## Texto propuesto
━━━━━━

A los turistas les (nos) encantan estas historias, y a Zagreb le encanta contarlas, realzar sus herencias medievales, aderezarlas, embellecerlas. El relato empieza a veces en cuanto el forastero pone un pie en la ciudad. Así, el rey Tomislav, el primer rex Croatorum, del que no se conocen muchos detalles, pero sí que elevó la dignidad del territorio croata de ducado a reino en el siglo X, saluda orgullosamente desde su caballo a los viajeros que llegan a Zagreb en tren: la escultura ecuestre, obra del escultor serbo-croata (croata de origen serbio) Mihanovic, nacido austro-húngaro y fallecido yugoslavo, data de 1947.
Estatua del rey Tomislav.
Los ecos medievales llegan al visitante pasados por el tamiz de una caja de resonancia inequívocamente moderna. Es una mirada decimonónica sobre un pasado medieval estilizado, convenientemente reconstruido, adaptado a la estética y los gustos contemporáneos: en la forma de contarse a sí misma, Zagreb es una ciudad canónicamente europea. Con una antigüedad dominada por la Roma clásica, cuya influencia se extendía por todo el continente, la mayoría de países y capitales europeas contemporáneas bucean en el ramillete de señoríos, reinos, condados y ducados medievales que le sucedieron, en el valor diferencial de sus leyendas, sus mitos y sus piedras, para reivindicarse ante el mundo. Las ciudades europeas con un patrimonio medieval reconocible lo aprecian, lo realzan y lo restauran. Las que no lo tienen, ya sea porque nunca lo tuvieron o porque, teniéndolo, lo arrasaron o lo vieron arrasar en algún momento de la modernidad, aprovechan cada pequeña reliquia. O la fabrican a posteriori: el llamado barrio “gótico” del centro de Barcelona, por ejemplo, debe su cuidado encanto medieval a una concienzuda recreación urbanística ideada, financiada y ejecutada por la burguesía de la ciudad, a finales del siglo XIX.
Es esa burguesía y esa época la que ha dado su forma y aspecto actual a buena parte de las capitales europeas, también a Zagreb. Las grandes avenidas arboladas, los jardines y las fuentes, las estatuas de grandes hombres –siempre hombres, con muy contadas excepciones–, los palacetes de las grandes academias, los museos, las residencias suntuosas, los viejos cafés y los imponentes teatros, las estilizaciones medievales de condes y reyes remotos, las estaciones de ferrocarril, los edificios de correos: las grandes urbes del continente viven en un imaginario decimonónico que se encoge, se repliega en las almendras urbanas, se reinventa en atracción turística y se acomoda sin cesar a las nuevas oleadas de modernidad –los aeropuertos, los metros, los rascacielos acristalados, los bloques de apartamentos, los grandes centros comerciales, la monótona arquitectura de estilo socialista, en el caso de Zagreb–, sin llegar a desaparecer de la primera línea del paisaje.

━━━━━━

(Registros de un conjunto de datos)
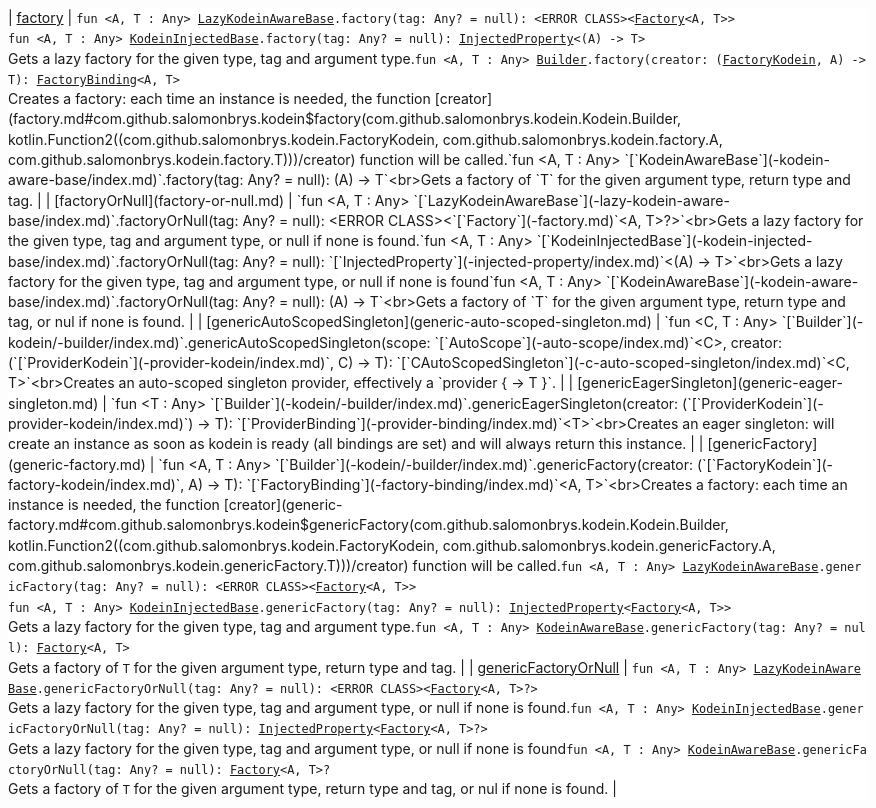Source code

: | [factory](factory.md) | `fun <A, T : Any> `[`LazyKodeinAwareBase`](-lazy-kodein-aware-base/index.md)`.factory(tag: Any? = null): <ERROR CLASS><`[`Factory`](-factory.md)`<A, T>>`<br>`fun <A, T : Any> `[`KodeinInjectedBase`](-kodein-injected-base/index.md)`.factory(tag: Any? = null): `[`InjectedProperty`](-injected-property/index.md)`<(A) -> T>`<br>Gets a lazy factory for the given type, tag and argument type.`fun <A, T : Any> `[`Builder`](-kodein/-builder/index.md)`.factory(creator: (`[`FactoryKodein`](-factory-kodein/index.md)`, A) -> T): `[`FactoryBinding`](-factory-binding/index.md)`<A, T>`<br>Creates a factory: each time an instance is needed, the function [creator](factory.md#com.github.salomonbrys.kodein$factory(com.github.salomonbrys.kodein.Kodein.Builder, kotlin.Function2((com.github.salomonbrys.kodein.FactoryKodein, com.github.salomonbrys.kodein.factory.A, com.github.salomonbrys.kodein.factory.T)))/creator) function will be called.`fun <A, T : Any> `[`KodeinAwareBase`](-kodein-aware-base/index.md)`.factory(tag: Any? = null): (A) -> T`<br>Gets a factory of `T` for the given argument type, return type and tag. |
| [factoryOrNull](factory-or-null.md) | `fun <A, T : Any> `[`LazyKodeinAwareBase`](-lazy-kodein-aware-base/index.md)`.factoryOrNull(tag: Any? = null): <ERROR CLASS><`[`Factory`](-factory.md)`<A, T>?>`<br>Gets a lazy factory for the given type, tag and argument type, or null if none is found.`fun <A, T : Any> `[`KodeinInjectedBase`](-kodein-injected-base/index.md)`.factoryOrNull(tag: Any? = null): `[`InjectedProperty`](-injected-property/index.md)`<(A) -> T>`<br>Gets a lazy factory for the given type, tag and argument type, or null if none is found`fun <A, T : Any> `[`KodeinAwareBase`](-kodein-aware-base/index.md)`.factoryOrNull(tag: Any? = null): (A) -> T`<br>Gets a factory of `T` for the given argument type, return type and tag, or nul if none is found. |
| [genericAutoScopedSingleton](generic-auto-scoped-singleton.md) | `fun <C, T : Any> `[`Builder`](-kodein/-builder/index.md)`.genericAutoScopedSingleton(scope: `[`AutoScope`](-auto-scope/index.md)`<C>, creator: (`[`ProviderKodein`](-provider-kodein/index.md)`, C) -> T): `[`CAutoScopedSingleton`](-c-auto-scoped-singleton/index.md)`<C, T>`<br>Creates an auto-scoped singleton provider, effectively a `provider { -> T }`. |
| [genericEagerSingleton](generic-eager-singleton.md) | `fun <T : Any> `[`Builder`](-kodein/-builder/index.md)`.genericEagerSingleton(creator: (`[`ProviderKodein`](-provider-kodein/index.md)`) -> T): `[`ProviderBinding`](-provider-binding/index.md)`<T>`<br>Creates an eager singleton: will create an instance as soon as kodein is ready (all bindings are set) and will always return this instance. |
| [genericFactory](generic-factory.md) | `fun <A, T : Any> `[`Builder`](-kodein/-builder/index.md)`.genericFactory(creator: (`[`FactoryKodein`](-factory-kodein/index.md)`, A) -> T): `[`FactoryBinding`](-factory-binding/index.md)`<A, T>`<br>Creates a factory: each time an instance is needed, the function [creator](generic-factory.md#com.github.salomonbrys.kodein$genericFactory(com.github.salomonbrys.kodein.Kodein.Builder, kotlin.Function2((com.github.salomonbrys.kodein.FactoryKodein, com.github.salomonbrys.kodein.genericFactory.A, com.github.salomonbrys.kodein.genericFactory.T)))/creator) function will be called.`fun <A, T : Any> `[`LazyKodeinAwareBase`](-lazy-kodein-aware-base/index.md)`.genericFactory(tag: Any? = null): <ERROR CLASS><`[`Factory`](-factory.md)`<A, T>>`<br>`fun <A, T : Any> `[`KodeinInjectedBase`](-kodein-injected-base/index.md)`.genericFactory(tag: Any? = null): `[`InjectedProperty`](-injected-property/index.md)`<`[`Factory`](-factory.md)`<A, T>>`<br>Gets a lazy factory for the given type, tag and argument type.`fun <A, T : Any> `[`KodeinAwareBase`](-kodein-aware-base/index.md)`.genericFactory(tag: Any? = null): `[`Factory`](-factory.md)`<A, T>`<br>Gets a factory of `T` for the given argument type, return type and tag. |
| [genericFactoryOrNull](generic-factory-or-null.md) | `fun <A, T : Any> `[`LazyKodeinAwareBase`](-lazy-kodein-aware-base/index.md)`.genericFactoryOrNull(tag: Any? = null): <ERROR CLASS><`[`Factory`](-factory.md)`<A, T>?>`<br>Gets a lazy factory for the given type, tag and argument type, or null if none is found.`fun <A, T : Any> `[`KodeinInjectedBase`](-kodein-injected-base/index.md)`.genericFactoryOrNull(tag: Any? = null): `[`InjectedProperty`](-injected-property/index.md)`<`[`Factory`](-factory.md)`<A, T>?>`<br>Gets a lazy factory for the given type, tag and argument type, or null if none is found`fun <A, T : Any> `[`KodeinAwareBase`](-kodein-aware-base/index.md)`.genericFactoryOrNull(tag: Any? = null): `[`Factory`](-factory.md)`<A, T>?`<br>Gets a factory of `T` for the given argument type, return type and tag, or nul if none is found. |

━━━━━━

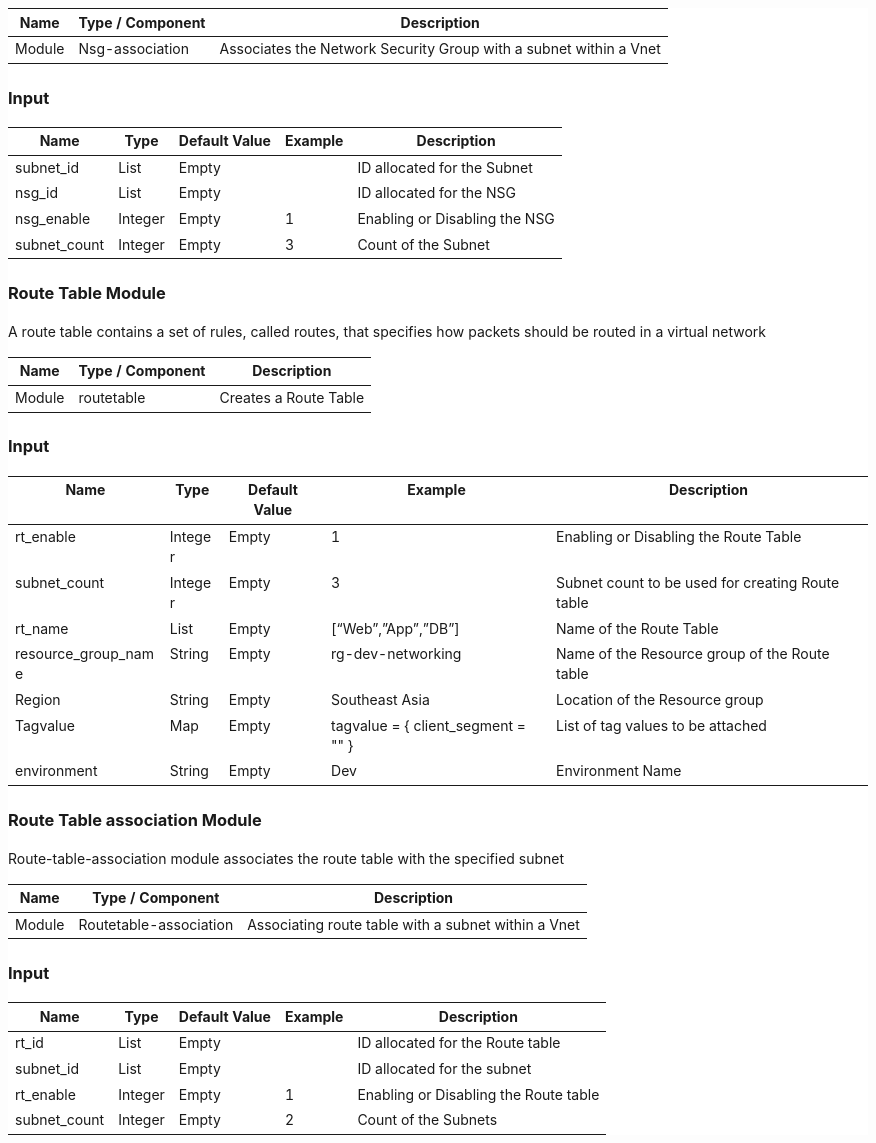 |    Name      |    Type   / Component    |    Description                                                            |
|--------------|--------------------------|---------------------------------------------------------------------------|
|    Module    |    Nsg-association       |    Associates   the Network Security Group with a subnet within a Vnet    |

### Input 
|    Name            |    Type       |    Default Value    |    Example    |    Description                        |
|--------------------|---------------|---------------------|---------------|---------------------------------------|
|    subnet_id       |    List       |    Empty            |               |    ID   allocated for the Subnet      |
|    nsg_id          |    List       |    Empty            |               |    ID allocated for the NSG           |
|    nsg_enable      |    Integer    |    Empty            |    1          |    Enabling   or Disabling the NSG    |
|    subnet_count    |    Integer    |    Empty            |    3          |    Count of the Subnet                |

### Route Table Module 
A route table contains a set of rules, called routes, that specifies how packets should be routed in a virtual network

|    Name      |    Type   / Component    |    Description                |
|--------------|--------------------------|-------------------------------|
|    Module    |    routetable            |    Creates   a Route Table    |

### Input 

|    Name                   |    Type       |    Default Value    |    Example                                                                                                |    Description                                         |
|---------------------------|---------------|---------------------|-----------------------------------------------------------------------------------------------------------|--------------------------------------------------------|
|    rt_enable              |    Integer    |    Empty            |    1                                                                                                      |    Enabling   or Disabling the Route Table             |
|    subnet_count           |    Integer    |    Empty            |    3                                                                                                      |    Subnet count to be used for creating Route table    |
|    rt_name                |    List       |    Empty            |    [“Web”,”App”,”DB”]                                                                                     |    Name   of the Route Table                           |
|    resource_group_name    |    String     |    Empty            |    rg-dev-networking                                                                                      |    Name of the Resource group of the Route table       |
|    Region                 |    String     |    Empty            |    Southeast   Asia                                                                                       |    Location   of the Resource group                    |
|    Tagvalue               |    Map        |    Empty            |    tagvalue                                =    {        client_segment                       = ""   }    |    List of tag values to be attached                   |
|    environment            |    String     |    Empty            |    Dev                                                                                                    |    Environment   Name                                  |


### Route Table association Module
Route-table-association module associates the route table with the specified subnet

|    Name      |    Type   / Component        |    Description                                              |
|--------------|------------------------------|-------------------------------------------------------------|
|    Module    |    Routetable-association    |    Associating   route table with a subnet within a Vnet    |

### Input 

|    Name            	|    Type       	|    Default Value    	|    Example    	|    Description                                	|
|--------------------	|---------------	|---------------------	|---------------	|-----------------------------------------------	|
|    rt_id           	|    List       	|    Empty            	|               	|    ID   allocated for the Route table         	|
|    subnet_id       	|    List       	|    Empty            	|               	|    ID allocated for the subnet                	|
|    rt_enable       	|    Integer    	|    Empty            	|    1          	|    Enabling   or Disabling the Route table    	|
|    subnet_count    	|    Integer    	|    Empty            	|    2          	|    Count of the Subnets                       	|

━━━━━━

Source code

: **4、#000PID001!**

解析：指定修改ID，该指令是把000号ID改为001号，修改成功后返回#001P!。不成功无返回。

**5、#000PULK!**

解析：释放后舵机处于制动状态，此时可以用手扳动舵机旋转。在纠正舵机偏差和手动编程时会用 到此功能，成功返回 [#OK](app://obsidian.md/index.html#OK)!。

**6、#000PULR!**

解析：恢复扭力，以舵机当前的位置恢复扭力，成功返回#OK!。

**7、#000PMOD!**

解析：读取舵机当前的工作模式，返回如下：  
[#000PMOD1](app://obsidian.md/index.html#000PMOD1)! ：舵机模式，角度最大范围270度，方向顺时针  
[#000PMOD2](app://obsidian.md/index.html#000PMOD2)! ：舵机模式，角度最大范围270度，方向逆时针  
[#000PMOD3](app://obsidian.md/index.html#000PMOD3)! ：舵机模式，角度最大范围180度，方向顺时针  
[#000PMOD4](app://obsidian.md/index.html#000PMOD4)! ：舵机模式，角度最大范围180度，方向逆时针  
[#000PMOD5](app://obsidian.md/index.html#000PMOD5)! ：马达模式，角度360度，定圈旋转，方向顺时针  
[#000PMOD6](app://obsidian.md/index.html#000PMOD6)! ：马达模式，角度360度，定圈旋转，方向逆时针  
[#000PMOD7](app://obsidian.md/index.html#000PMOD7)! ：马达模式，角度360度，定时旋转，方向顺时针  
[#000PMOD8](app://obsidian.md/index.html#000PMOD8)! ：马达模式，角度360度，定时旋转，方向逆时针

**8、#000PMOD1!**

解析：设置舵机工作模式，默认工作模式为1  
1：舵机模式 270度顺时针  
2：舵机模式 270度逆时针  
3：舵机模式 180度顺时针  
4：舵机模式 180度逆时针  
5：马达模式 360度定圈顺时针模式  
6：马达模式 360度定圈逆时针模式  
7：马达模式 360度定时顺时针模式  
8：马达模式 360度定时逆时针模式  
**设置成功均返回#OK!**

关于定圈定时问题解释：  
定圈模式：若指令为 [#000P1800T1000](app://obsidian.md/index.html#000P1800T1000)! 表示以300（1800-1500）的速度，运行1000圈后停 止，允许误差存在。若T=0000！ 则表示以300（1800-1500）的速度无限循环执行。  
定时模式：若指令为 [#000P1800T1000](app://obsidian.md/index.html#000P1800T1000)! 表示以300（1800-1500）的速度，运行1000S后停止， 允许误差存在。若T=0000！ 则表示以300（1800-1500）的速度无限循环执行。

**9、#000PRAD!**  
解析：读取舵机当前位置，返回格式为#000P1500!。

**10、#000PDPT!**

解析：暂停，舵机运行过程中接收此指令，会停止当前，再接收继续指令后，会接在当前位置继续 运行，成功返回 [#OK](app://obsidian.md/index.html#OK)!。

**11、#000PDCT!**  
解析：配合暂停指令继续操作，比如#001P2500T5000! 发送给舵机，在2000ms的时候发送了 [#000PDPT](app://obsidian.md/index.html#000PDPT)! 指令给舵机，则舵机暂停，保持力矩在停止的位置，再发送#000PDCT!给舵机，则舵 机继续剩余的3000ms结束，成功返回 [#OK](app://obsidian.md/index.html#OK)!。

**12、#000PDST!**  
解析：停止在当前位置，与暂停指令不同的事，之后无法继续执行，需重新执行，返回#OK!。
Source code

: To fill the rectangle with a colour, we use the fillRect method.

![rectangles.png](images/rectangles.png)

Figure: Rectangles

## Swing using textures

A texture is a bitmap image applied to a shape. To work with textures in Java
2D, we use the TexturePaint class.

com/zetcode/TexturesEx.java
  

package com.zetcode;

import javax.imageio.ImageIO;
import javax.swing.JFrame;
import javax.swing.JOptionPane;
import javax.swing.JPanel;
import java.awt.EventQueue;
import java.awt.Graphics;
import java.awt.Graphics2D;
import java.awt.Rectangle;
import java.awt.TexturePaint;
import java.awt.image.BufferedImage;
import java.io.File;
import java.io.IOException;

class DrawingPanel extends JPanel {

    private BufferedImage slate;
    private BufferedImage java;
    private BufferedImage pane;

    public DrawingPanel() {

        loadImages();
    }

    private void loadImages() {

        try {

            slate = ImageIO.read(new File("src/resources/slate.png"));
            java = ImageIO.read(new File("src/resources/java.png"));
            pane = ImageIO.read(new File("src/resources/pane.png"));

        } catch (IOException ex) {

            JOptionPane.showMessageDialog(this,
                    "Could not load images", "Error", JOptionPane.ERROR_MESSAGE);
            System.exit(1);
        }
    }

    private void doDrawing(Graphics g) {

━━━━━━

Responde a estas preguntas según el texto sobre Zagreb:
(a) ¿De qué año data la escultura ecuestre del rey Tomislav?
(b) ¿Qué grupo social ideó, financió y ejecutó la recreación del barrio "gótico" de Barcelona, y en qué época?
(c) ¿Qué arquitectura se menciona como propia del caso de Zagreb entre las nuevas oleadas de modernidad?

## Respuesta esperada
(a) De 1947.
(b) La burguesía de la ciudad, a finales del siglo XIX.
(c) La monótona arquitectura de estilo socialista.